Freeman has been promoting her book pretty hard, but one supposes that her mission to raise the profile of ‘80s ‘classics’ is part of a wider issue to do with a generation of adults revelling in things they enjoyed in their childhoods, reluctant to critically evaluate them accordingly. No-one doubts that Freeman’s onanistic tribute to popcorn cinema the ‘80s is deeply personal and introspective, but the journalist has gone to some lengths, interviewing famous filmmakers of that period and consulting with former studio executives operating back then to shed light on why films like that can’t be realised in this current age.
Freeman is of the same generation as your humble blogger, meaning the films that comprised her formative years are mostly mine, too; however, as fun as those movies are they may also have contributed to the current Hollywood trend of producing inane products that showcase spectacle over substance.
The 1980s brought in a culture where kids were cajoled into tying the knot with things of their past and never outgrowing them. This wasn’t the case with our parents’ generation who, for example, delighted in beach movies when they were young but dismissed such fare once adulthood took over.
Yet we keep returning to the infantile pastures of our childhoods because there really isn’t the impetus to abandon such things. Silly blockbusters made us happy when we were kids and they continue to pacify us, hence why they remain an intrinsic part of us now. There’s something disappointing about that.
Geek godfather Simon Pegg, he of Star Trek and Mission: Impossible franchises, stood back from the nerdy blockbuster scene he has been an active contributor to and engaged in harsh opprobrium on the situation. He told the Radio Times that the need for grown adults to perpetuate their childhoods is of great concern, saying: “Now we’re essentially all consuming very childish things – comic books, superheroes... Adults are watching this stuff, and taking it seriously!”
Pegg added: “It is a kind of dumbing (sic) down … taking our focus away from real-world issues. Films used to be about challenging, emotional journeys or moral questions that might make you walk away and re-evaluate how you felt about... whatever. Now we’re walking out of the cinema really not thinking about anything, other than the fact that the Hulk just had a fight with a robot.”
What we are dealing with is a generation of adults who are extrapolating as much enjoyment from cartoons and superhero fodder as infants are. We’re living in times when thirtysomething pop stars like Katy Perry and Carly Rae Jepsen are singing with childish abandon, performing in ways that seem awkwardly unfitting. Heck, even Taylor Swift will soon be as old as what Kurt Cobain was when he died, yet she’s still locked in the mind space of a teenager stuck in her bedroom smitten with the boy living two doors down. What’s more is that the audiences for such material ranges from kids to middle-aged people, which means that this is the only entertainment major media corporations want to focus on because it sells to everyone. Because our tastes are so simple, it’s made the job for tastemakers simpler too. We’re a generation hooked on nostalgia, recombined elements and mediocrity.

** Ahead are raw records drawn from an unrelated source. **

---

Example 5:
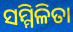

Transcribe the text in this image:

ସମ୍ମିଳିତା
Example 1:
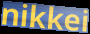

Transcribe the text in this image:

nikkei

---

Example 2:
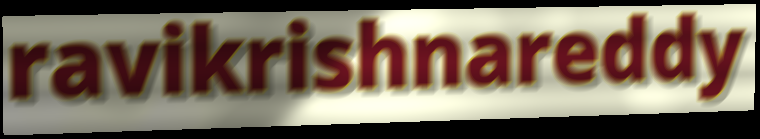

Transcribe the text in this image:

ravikrishnareddy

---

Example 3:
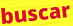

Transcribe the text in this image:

buscar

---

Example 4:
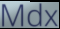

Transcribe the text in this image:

Mdx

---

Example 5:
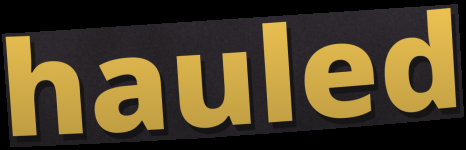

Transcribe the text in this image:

hauled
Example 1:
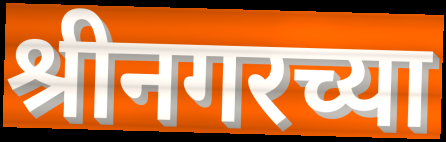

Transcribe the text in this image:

श्रीनगरच्या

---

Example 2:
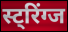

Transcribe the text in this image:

स्ट्रिंग्ज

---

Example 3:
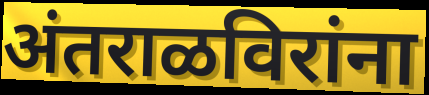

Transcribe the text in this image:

अंतराळविरांना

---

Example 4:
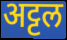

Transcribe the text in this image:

अट्टल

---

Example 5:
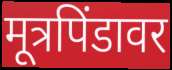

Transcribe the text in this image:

मूत्रपिंडावर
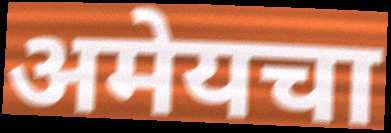
अमेयचा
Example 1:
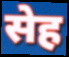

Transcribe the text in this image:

सेह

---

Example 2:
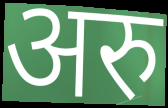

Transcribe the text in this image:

अरु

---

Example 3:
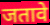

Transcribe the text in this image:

जतावे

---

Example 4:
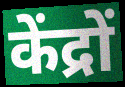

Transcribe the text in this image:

केंद्रों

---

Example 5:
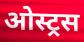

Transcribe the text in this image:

ओस्ट्रस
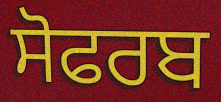
ਸੋਫਰਬ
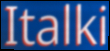
Italki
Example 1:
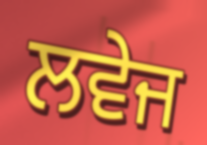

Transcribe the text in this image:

ਲਵੇਜ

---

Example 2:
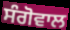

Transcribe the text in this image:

ਸੰਗੋਵਾਲ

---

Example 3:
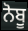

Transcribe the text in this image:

ਨੋਬੂ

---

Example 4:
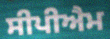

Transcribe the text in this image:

ਸੀਪੀਐਮ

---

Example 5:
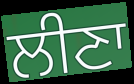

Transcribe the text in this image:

ਲੀਣਾ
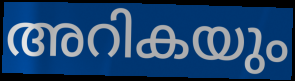
അറികയും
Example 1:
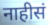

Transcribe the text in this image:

नाहीसं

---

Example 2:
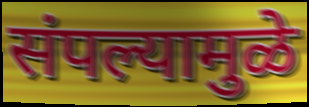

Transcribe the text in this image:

संपल्यामुळे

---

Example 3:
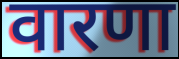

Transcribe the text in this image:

वारणा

One feels that when Hadley Freeman’s love affair for ‘80s cinema kicked off, Hollywood’s prime target remained its domestic audiences, whereas now it seems that foreign markets are actually even more profitable. This has come at creative and cultural costs because up until twenty-five years ago studios catered for fragmented tastes, developing movies for kids and content for adults separately, using the summer period to launch four-quadrant blockbusters targeting everyone. The latter was shipped off to overseas distributors, though as earning capacities were limited in such territories, they were never deemed fundamental revenue generators. Furthermore, adult blockbusters like Fatal Attraction and Wall Street were seen as too controversial and parochial for global theatres, thus making these films difficult to translate in such markets. That has changed as domestic audiences have become less enthusiastic about cinema attending while places like the Far East continue to grow in terms of audience numbers. And let’s face it; nothing translates as simplistically as big explosions, transforming robots and superheroes. The actuality, therefore, that national demand for simplistic characters and plots conflates with the required tastes of those in China is a win-win for Hollywood. They don’t have to try as hard to sell it.

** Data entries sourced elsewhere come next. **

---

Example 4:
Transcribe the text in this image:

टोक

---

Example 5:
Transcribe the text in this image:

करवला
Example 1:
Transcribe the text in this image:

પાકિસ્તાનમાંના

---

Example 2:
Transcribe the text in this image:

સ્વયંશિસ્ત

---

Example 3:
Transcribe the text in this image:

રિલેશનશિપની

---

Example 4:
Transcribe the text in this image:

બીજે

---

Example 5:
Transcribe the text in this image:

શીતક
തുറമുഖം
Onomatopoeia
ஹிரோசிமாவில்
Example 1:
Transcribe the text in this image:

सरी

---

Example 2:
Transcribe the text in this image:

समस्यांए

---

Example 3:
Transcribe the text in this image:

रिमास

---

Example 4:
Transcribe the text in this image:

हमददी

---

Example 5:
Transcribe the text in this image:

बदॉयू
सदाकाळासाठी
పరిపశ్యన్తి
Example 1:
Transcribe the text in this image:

In the 1980s John Carpenter remade The Thing and David Cronenberg did likewise with The Fly, both remakes of 1950s B-movies of their youths’. They, however, conceptualised these remakes in completely different ways, updating them with levels of complexity and story advancement that warranted their existences. They took childhood favourites and radically reinvigorated them, in turn rejuvenating these films as meaningful entities that reflected modern times. This isn’t the case with reboots nowadays that get by on making obvious nods to their forbearers while in no way justifying why they deserve to be revived other than the CGI is marginally better now than it was in 1996.
This essentially means that subsequent generations are goofing on titles that have more relevance to their parents than themselves, meaning they are defining their childhoods through things that are not integral cultural landmarks to their times. Their memories of movies unfairly consist of recycled brands that have been soullessly repurposed because they reek of familiarity and have currency with an older market needing to bask in films that existed when they last felt happy in life. The remakes and reboots have no artistic reason for being other than audiences love recognisable film titles that feebly separate themselves from earlier incarnations through updated software. Rather than creating original blockbusters to service this generation’s viewership, Hollywood demands that it piggybacks on the sentimentality of a previous audience reluctant to move on.
Unlike Hadley Freeman, my argument is that the 1980s was when films started to diminish in quality and audiences became stupider. It was our generation that became regressive and unattractively sentimental, desperate to hold on to what entertained us when we were toddlers. This summer we had Jurassic World and next summer we’ll have Independence Day: Resurgence not to mention a Ghostbusters reboot, three blockbuster sequels that come decades after their original releases, all to capitalise on adults’ addiction to films they valued when their critical faculties lacked discernment.
The movies aren’t getting smaller, we are.